## Begin

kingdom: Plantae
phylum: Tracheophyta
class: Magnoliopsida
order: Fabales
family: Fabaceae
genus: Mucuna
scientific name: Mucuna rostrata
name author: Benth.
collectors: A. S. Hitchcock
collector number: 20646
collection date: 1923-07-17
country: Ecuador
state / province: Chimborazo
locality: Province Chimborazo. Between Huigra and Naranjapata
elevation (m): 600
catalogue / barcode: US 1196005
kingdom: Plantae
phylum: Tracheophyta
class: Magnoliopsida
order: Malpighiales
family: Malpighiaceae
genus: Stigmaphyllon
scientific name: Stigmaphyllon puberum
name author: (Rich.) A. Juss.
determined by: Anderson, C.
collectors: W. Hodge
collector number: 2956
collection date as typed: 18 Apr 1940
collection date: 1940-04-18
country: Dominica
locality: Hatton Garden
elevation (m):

## End

Reproduce every line of the records above word for word and in their original order.

kingdom: Plantae
phylum: Tracheophyta
class: Magnoliopsida
order: Fabales
family: Fabaceae
genus: Mucuna
scientific name: Mucuna rostrata
name author: Benth.
collectors: A. S. Hitchcock
collector number: 20646
collection date: 1923-07-17
country: Ecuador
state / province: Chimborazo
locality: Province Chimborazo. Between Huigra and Naranjapata
elevation (m): 600
catalogue / barcode: US 1196005
kingdom: Plantae
phylum: Tracheophyta
class: Magnoliopsida
order: Malpighiales
family: Malpighiaceae
genus: Stigmaphyllon
scientific name: Stigmaphyllon puberum
name author: (Rich.) A. Juss.
determined by: Anderson, C.
collectors: W. Hodge
collector number: 2956
collection date as typed: 18 Apr 1940
collection date: 1940-04-18
country: Dominica
locality: Hatton Garden
elevation (m):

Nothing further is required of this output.